Transcribed page contents
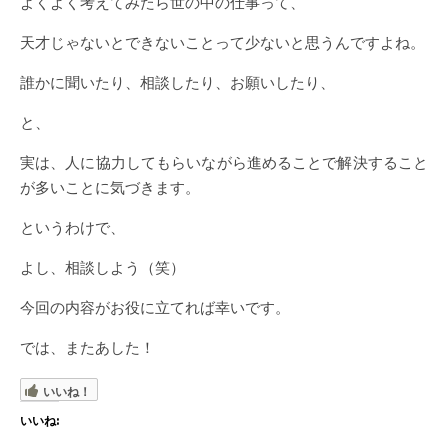
よくよく考えてみたら世の中の仕事って、
天才じゃないとできないことって少ないと思うんですよね。
誰かに聞いたり、相談したり、お願いしたり、
と、
実は、人に協力してもらいながら進めることで解決すること
が多いことに気づきます。
というわけで、
よし、相談しよう（笑）
今回の内容がお役に立てれば幸いです。
では、またあした！
いいね！
いいね:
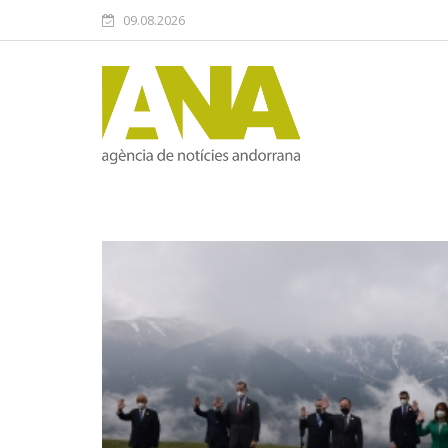
09.08.2026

#### Exercise prompt:
Print every entry exactly as written, without the pictures.

#### Task response:
よくよく考えてみたら世の中の仕事って、
天才じゃないとできないことって少ないと思うんですよね。
誰かに聞いたり、相談したり、お願いしたり、
と、
実は、人に協力してもらいながら進めることで解決すること
が多いことに気づきます。
というわけで、
よし、相談しよう（笑）
今回の内容がお役に立てれば幸いです。
では、またあした！
いいね！
いいね:
09.08.2026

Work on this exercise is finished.